Source extract:
Ian has an MBA and is a real estate investor, former health professions educator, and Air Force veteran.

In this lesson, we'll discuss how the negotiation process works in real estate. We will define the basics of offers, counteroffers, and delivery. The role of contingencies and earnest money is also central in the negotiations.

The Offer

Real estate sales are one of the more intimidating transactions for buyers and sellers because of the negotiating process. Fortunately, real estate agents can help make this process less intimidating by acting as an intermediary in the deal. In plain English, the agents communicate with each other based on what they are told to do by the buyer or seller. Let's look at the back and forth between James the buyer and Fred the seller.

James is ready to buy Fred's house. His offered sales price is $215,000, which is $15,000 below Fred's asking price. The offer is a proposed contract given to the seller. James fills out a contract with his agent to be delivered to Fred's agent. The contract states the offered price, along with standard contingencies, such as a home inspection, home sale, and finance contingency.


Fred is excited to have received an offer, but isn't so happy about the low sale price. He wants to sell the house, but he would prefer to get closer to his original asking price. Fred has his agent prepare a counteroffer. Counteroffers typically approve of many of the items proposed in the initial offer, but are subject to additional considerations or demand certain changes in the original contract. Making a counteroffer cancels James's original offer. Fred's counteroffer keeps the original contingencies but instead proposes a sale price of $226,000.

The negotiation process can continue with counteroffer after counteroffer until James and Fred reach an agreed upon deal or quit. Let's say, in this case, James agrees with Fred's counteroffer. James would then sign the contract to show agreement with the terms. His agent would then deliver it to Fred through Fred's agent.


Delivery is an important concept in finalizing negotiations. The signed contract isn't legally binding until it is delivered. That is to say the other party must actually receive the document. Until that point, the contract can be taken back. This concept is less of an issue as more negotiation and contract paperwork is done online rather than personal or mail delivery. James and Fred don't have a binding deal until Fred takes delivery of the ratified contract.

Earnest Money

Earnest money is a major factor in real estate negotiation. Buyers offer a sum of money as a sign of good faith in their intent to complete the purchase. The money goes into an escrow account until closing or the cancellation of the contract. If James were to arbitrarily back out of the deal or find some other excuse to cancel the deal, Fred would get to keep the earnest money. Contingencies not only give the buyer an opportunity to cancel the deal in certain problem situations but also get their earnest money back in those events.

(Dataset excerpts)
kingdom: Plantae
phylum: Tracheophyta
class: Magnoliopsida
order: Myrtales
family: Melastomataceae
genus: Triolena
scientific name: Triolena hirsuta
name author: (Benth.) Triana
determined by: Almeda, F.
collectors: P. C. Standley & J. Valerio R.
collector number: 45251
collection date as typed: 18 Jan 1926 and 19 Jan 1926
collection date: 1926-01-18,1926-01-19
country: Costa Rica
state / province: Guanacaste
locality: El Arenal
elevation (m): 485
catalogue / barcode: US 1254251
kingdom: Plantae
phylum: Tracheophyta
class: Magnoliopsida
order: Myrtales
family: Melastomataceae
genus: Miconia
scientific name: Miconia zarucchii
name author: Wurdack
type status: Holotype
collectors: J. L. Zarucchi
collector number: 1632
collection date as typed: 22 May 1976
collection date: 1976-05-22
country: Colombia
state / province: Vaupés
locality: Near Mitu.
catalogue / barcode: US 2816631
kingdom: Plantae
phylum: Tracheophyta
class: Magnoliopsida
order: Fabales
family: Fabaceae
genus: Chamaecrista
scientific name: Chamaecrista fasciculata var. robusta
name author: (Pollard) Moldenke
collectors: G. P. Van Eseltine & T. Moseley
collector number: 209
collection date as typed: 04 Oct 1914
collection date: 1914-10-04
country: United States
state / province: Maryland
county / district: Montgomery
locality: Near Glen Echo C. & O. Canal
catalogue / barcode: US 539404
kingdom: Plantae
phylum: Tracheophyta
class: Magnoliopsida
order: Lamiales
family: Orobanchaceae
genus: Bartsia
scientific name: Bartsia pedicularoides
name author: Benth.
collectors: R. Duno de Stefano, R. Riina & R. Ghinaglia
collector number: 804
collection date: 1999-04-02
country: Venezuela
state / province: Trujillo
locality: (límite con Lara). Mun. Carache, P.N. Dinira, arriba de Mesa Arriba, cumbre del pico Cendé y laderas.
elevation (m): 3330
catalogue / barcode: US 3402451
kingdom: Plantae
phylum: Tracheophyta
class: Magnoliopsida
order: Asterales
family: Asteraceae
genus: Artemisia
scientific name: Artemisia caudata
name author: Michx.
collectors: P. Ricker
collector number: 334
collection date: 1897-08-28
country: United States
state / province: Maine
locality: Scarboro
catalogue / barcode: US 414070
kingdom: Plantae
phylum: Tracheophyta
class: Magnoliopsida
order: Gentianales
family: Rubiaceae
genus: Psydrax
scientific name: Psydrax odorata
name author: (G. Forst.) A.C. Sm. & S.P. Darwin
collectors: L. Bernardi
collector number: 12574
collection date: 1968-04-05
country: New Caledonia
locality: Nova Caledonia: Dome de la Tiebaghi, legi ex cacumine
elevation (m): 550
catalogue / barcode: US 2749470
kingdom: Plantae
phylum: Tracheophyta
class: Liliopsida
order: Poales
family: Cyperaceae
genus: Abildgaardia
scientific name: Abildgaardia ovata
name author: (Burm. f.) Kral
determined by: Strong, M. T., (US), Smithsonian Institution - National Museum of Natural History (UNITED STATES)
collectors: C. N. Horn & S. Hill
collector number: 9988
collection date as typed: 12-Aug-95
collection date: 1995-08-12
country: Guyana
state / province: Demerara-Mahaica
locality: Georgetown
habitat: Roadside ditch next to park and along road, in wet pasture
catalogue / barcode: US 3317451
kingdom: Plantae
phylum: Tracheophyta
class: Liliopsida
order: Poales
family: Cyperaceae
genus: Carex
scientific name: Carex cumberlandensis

Tasks to carry out:
1/ In the real estate lesson, what sale price does Fred propose in his counteroffer?
2/ Output the herbarium records as a JSON list of strings, one string per line, from the first line of the records up to and including the line with "locality: (límite con". Skip any blank lines.
The real estate lesson and these records have nothing to do with each other.

Task responses:
1/ $226,000

2/
[
  "kingdom: Plantae",
  "phylum: Tracheophyta",
  "class: Magnoliopsida",
  "order: Myrtales",
  "family: Melastomataceae",
  "genus: Triolena",
  "scientific name: Triolena hirsuta",
  "name author: (Benth.) Triana",
  "determined by: Almeda, F.",
  "collectors: P. C. Standley & J. Valerio R.",
  "collector number: 45251",
  "collection date as typed: 18 Jan 1926 and 19 Jan 1926",
  "collection date: 1926-01-18,1926-01-19",
  "country: Costa Rica",
  "state / province: Guanacaste",
  "locality: El Arenal",
  "elevation (m): 485",
  "catalogue / barcode: US 1254251",
  "kingdom: Plantae",
  "phylum: Tracheophyta",
  "class: Magnoliopsida",
  "order: Myrtales",
  "family: Melastomataceae",
  "genus: Miconia",
  "scientific name: Miconia zarucchii",
  "name author: Wurdack",
  "type status: Holotype",
  "collectors: J. L. Zarucchi",
  "collector number: 1632",
  "collection date as typed: 22 May 1976",
  "collection date: 1976-05-22",
  "country: Colombia",
  "state / province: Vaupés",
  "locality: Near Mitu.",
  "catalogue / barcode: US 2816631",
  "kingdom: Plantae",
  "phylum: Tracheophyta",
  "class: Magnoliopsida",
  "order: Fabales",
  "family: Fabaceae",
  "genus: Chamaecrista",
  "scientific name: Chamaecrista fasciculata var. robusta",
  "name author: (Pollard) Moldenke",
  "collectors: G. P. Van Eseltine & T. Moseley",
  "collector number: 209",
  "collection date as typed: 04 Oct 1914",
  "collection date: 1914-10-04",
  "country: United States",
  "state / province: Maryland",
  "county / district: Montgomery",
  "locality: Near Glen Echo C. & O. Canal",
  "catalogue / barcode: US 539404",
  "kingdom: Plantae",
  "phylum: Tracheophyta",
  "class: Magnoliopsida",
  "order: Lamiales",
  "family: Orobanchaceae",
  "genus: Bartsia",
  "scientific name: Bartsia pedicularoides",
  "name author: Benth.",
  "collectors: R. Duno de Stefano, R. Riina & R. Ghinaglia",
  "collector number: 804",
  "collection date: 1999-04-02",
  "country: Venezuela",
  "state / province: Trujillo",
  "locality: (límite con Lara). Mun. Carache, P.N. Dinira, arriba de Mesa Arriba, cumbre del pico Cendé y laderas."
]